After a term as General Adviser to Johore, 1931–1935, Winstedt retired from the Malayan Civil Service and was appointed lecturer, then reader, and ultimately Honorary Fellow, in Malay at the School of Oriental Studies, where he also served as a member of the Governing Body, 1939-1959. During World War II, he broadcast in Malay to Japanese-occupied Malaya. He retired from active teaching in 1946.
Winstedt served on numerous boards and advisory groups, most notably the Royal Asiatic Society of which he was repeatedly the president and a Gold Medallist in 1947; the Association of British Malaya, of which he was president in 1938; the Colonial Office Advisory Committee on Education, 1936–1939; and the Royal India Society. He was a Fellow of the British Academy, and an Honorary Member of Southeast Asia Institute, Royal Batavian Society, and Kon Instituut voor TaalLanden Volkenkunde.
He was instrumental in preserving several works of Malay literature including The Malay Annals as well as producing important works regarding the Malays and their language such as A History of Malaya and A Dictionary of Malay Language. According to Australian Journal of Politics and History, "Winstedt was the first British scholar to make a systematic survey of Malay material for historical purposes, and laid the true foundation of a scientific approach to the writing of Malayan history."

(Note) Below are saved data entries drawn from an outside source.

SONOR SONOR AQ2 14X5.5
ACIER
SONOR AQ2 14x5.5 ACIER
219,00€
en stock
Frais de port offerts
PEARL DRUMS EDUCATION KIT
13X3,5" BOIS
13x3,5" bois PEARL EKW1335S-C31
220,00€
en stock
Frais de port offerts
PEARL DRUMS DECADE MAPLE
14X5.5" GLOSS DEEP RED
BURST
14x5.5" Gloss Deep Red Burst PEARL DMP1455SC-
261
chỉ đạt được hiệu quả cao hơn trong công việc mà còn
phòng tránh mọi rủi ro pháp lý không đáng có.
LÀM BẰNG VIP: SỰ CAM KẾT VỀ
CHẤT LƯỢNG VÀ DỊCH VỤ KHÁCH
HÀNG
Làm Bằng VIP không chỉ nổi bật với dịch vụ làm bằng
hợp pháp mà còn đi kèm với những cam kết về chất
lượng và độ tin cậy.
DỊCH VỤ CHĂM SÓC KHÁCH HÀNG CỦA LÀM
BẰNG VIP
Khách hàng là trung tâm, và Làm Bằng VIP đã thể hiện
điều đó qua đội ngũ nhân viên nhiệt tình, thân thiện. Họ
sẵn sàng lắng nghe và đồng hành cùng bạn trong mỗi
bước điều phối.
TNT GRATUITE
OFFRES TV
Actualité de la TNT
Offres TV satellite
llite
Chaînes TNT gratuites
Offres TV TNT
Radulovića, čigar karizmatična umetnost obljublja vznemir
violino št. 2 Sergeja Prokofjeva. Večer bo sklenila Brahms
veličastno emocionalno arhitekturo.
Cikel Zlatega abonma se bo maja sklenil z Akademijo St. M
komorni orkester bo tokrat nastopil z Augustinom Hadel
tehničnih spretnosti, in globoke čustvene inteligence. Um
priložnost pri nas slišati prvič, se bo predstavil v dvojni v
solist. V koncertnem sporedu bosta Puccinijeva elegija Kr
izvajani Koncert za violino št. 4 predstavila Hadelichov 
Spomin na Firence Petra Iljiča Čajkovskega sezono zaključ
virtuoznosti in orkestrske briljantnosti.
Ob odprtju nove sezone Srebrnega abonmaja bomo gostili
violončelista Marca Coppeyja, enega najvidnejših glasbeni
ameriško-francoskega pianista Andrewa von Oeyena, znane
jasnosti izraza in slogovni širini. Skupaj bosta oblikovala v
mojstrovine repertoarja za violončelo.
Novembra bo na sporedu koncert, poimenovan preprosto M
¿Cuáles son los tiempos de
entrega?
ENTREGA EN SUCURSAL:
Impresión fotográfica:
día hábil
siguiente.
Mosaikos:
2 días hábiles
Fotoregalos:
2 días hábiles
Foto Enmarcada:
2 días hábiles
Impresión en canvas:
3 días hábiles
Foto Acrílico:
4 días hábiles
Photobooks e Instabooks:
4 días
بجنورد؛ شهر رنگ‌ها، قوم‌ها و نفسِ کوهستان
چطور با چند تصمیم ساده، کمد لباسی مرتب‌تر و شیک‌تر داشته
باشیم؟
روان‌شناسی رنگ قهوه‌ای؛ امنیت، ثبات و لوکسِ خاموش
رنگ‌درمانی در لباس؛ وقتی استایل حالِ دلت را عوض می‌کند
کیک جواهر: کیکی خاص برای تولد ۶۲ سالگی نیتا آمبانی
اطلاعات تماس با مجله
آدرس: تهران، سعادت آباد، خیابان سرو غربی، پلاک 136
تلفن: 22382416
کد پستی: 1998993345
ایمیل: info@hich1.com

He also played an important role in the Malayan and Singaporean education system. Specifically, he was interested in educating the Malays. Upon his suggestion, Sultan Idris Training College was established in 1922 with the purpose of producing Malay teachers. In 1997, the Malaysian government upgraded the institution into a university. Winstedt was awarded the Order of the British Empire, Order of St Michael and St George for his contributions by the British sovereign.
He was made Knight Commander of the Order of the British Empire in 1935, and received an Honorary LLD (Malaya) in 1951.
Winstedt's papers are archived at the School of Oriental and African Studies.